Compelling, compassionate, and comprehensive. Not only is Konrad Michel’s book a must read for clinicians and researchers but it is written so accessibly that anyone affected by suicide will benefit from The Suicidal Person. Michel takes the reader on a journey of his career, what he has learned, the development of his innovative treatment but also his experiences of loss, including the devastating loss of his son to suicide. An incredible synthesis of forty years of research and practice.

The Suicidal Person is a remarkable hybrid of autobiographical, scientific, clinical, and theoretical gems based on Dr. Michel's decades of experience. It will deepen your understanding of how people can become suicidal—and how you can help. Suicidologists, clinicians, psychotherapy students, loved ones, and people who themselves have suicidal thoughts will all benefit from learning about Dr. Michel’s journey and his compassionate, client-centered treatment for people in danger of suicide.

Dr. Michel offers a rare blend of clinical wisdom, poignant personal experience, empirical evidence, and essential practicality in a compelling volume that will prove invaluable to clinicians assessing and treating those struggling with suicidality. This book represents the distillation of three-plus decades of clinical work and applied research into an easy to understand and deliver model for the care of those questioning the value of life. Most importantly, it’s an approach that recognizes the enduring vulnerability of being human, our unavoidable connections to one another, and that compassion is the necessary foundation to reducing the tragedy of suicide. Michel’s practical and empirically informed approach is applicable across all clinical contexts and should be a must-read for anyone working with suicidal individuals.

The Suicidal Person chronicles Konrad Michel's lifelong quest to find a new way of helping self-destructive patients.
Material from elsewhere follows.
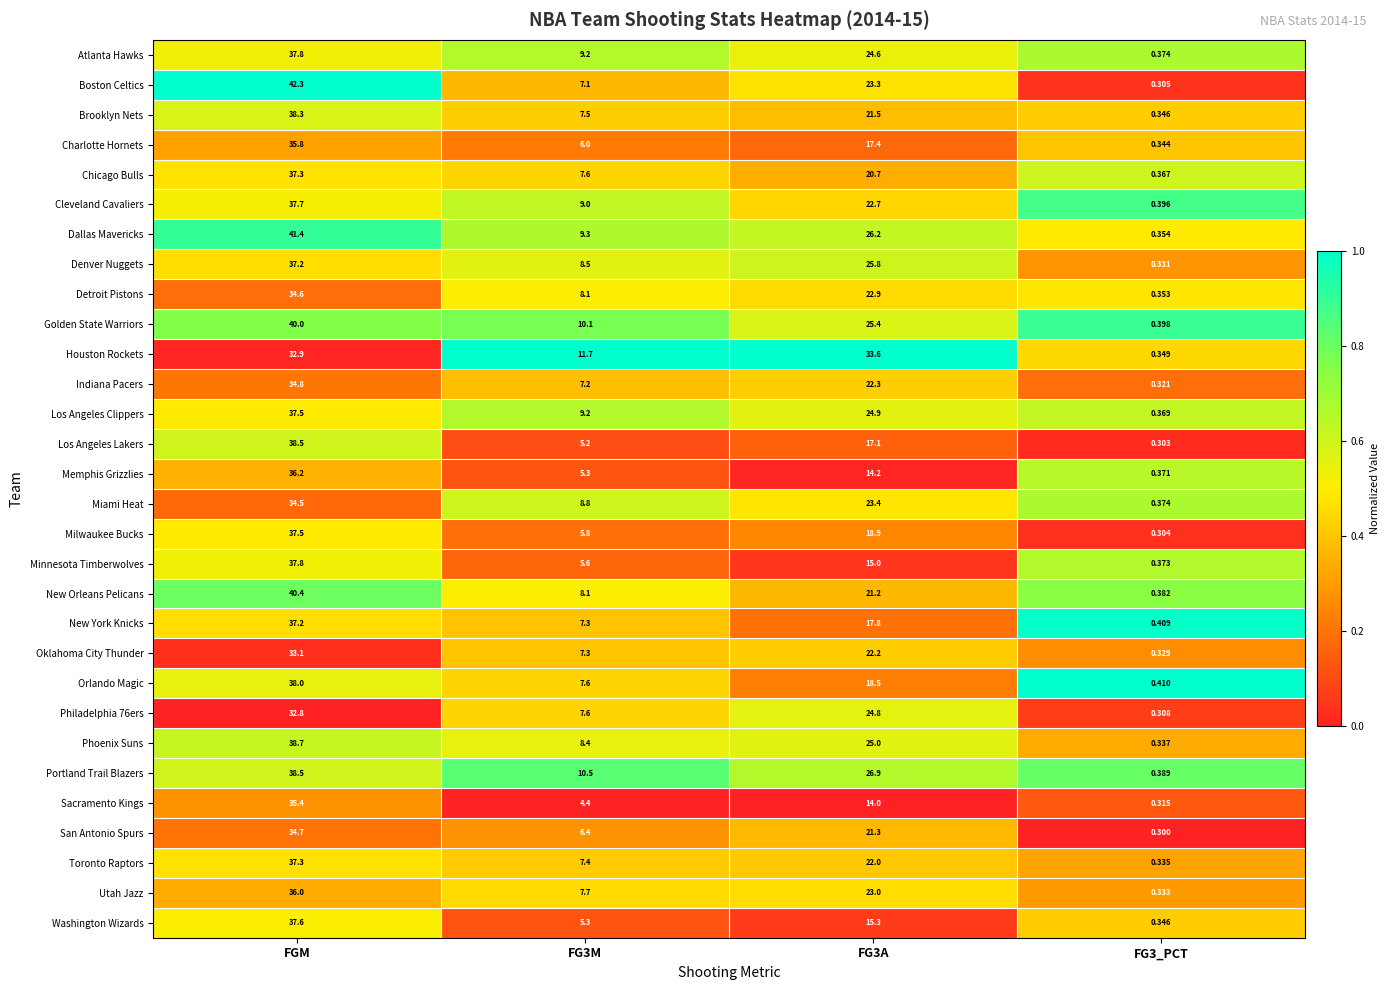

Where does the Washington Wizards series first go above 15?

FGM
Trained as both empirical scientist and empathic psychotherapist, Dr. Michel has over a five-decade career sought out the most brilliant thinkers in contemporary suicidology and joined with them to reconceptualize the suicidal mind. He integrates both biological and psychological perspectives in a deceptively simple treatment method that emphasizes the therapist's intensely respectful curiosity about the suicidal patient's experience and their collaboration as equals in developing a shared understanding of that experience. Dr. Michel's humble yet powerful approach offers patients liberation from the life-threatening vortex of suicidality.
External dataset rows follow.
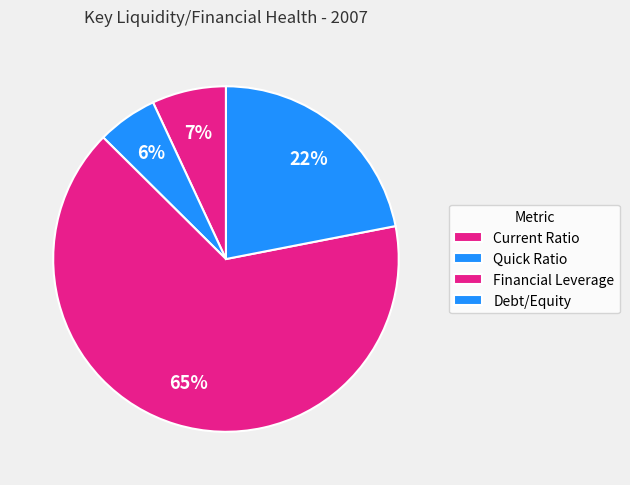

How many segments does this pie chart have?

4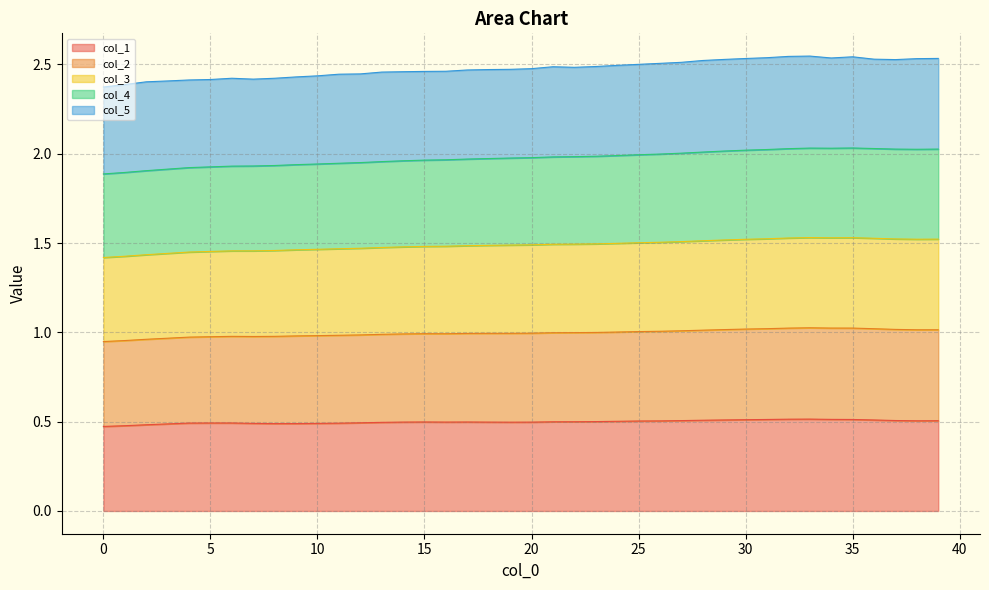

Where is the first local maximum for col_2?

33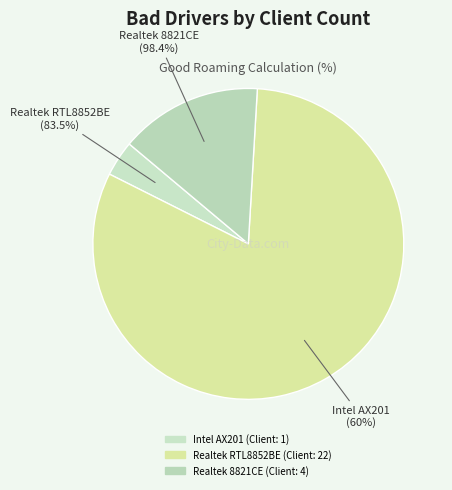

Is there a majority slice in this chart?

Yes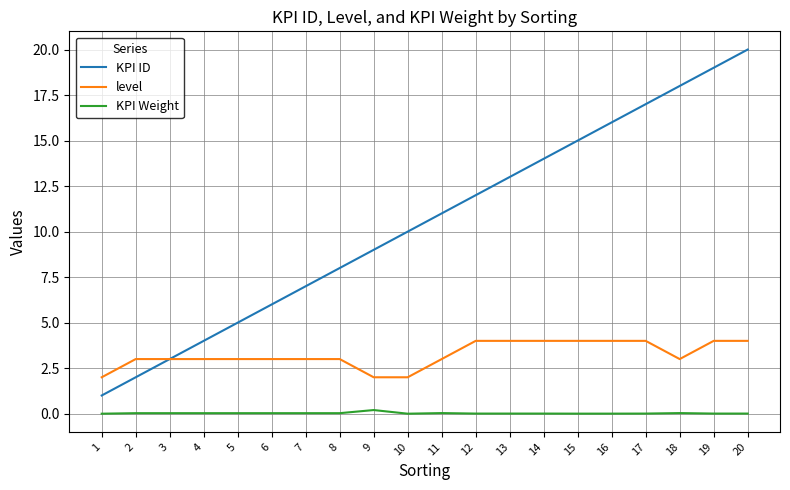

True or false: KPI Weight and level cross at least once.

False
In his extraordinary book, The Suicidal Person, Dr. Konrad Michel has written a unique volume that fully displays his decades of clinical acumen, innovation in clinical research, leadership in the field, as well as his humanity and wisdom. Dr. Michel has an uncanny ability to integrate noteworthy clinical insights and scientific truths, while writing with a common touch that makes this book both readable and relatable. This text is relevant to a remarkably wide audience from clinical professionals, to researchers, to people who struggle with suicide, and to those who are touched by suicide either directly or indirectly. This book is a treasure—a gift actually—to anyone who cares about the human condition, the perils of suffering, the promise of recovery and life.